Bu Blogda Ara

21 Eylül 2012

Türkiye'den Mektuplar 14


Günlük yokuş kotamın sonuncusunu da tırmanmış, “imamın bakkalı” adını verdiğim dükkânın yanına yaklaşmıştım ki Y Bey elinde ufak bir soda şişesiyle kapıdan dışarı çıktı. Beni görünce gülümsedi, ben de “Merhaba Y Bey” diyerek karşılık verdim. İmam olsa da insanlara mesleklerinden dolayı verilen lakaplarla hitap etmeyi sevmem. Resmiyet en zahmetsiz olanı insan ilişkilerinde, öyle sizli bizli konuşmak, beni değil de muallak bir bizi temsil ediyormuş gibi burnu havada laflar etmek... Her zaman için kaçılacak bir tarafı oluyor resmi muhabbetlerin. Seviyorum o yüzden.

-Bu yoldan mı dönüyorsunuz, Ali hocam? Yukarıdaki caminin oradan gelseniz daha kısa olmaz mı?

(Ben ona kendisi imam olduğu halde “hocam” demiyorum ama o bana öğretmen olduğum için “hocam diyor. Kaderin cilvesi işte.)

-Yok, Y Bey. Ölçtüm ben. O yol daha uzun. En kısası bu yol. Bir aydır en az beş farklı yol denedim. En kısa olanın bu olduğuna karar verdim.

-Yok, Ali hocam, ben 30 yıldır burada yaşıyorum. Hatta 30 yıldan da fazla, doğma büyüme bu mahalleliyim ben. Ben bilmeyeceğim de kim bilecek!

-Tamam Y bey, anlıyorum sizin buraların emektar muhkimi (nereden de çıktı bu kelime ağzımdan) olduğunuzu ama ben yolları kronometreyle ölçtüm. Yukarıdan giden yol en az 22 dakika sürüyor, bu yol yavaş yürüsem bile 19 dakikada beni bölümün kapısına ulaştırıyor.

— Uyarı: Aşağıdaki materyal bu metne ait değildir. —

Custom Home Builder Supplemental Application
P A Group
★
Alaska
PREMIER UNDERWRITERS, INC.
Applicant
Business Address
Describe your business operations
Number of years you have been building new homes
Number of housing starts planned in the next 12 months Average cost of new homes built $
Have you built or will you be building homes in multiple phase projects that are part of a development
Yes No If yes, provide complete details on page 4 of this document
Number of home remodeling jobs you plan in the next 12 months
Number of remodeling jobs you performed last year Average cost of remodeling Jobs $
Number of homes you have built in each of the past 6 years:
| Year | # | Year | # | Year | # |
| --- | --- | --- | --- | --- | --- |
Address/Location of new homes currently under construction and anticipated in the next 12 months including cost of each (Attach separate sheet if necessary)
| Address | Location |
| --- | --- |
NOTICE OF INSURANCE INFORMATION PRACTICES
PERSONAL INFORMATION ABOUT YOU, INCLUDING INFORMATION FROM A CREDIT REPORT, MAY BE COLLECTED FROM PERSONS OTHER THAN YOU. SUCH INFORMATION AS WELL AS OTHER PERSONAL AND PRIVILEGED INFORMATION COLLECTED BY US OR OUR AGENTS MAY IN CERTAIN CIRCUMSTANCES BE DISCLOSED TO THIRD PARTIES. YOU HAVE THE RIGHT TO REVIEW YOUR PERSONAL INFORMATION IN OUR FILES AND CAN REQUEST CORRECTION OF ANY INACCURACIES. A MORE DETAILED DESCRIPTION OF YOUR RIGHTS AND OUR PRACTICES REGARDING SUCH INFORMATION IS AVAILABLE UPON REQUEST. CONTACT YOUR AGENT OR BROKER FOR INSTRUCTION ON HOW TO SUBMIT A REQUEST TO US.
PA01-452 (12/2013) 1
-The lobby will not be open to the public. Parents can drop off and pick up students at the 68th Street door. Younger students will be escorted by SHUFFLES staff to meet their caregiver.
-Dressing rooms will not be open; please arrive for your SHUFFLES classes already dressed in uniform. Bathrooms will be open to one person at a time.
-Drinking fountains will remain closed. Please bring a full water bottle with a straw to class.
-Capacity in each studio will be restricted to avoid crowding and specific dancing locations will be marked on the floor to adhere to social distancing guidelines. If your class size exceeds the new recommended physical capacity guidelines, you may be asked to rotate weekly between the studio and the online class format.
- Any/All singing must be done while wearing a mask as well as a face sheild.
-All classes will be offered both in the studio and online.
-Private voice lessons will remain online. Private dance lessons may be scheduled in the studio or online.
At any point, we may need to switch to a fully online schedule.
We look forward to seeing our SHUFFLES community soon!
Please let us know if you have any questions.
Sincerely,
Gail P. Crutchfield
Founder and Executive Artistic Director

(O arada eklemek isterdim “İnsan otobüs şoförünü izleyerek şoför olamaz.” diye. Bu mahallede 30 yıl yaşarsın ama benim gidip geldiğim yolu bir kere başından sonuna kadar kat etmezsin. Dolayısıyla da bir yerde yaşıyor olmak o yerin her yolunu biliyor olma sanrısını yaratır. Oysa yönlendirilip terbiye edilmemiş deneyim öğretici olmaz. Tıpkı yanında eğitmeni olmadan 30 yıl boyunca kemanla oynayan bir insanın asla keman virtüözü olamayacağı gibi.)

- Nereden gidiyorsunuz böyle? Aşağılardan mı dolanıyorsunuz?

- Evet, dolanarak gidiyorum. Böylece buradan yukarıdaki camiye kadar olan yokuşu çıkmamış oluyorum. Bir de o yokuşun inişinden zaman tasarruf etmiş oluyorum. Caminin etrafında dolanmak da ayrı bir vakit alıyor.

-Anladım. Bence yine de yukarıdaki yol daha kısadır. Siz dolanarak uzatıyorsunuz yolu.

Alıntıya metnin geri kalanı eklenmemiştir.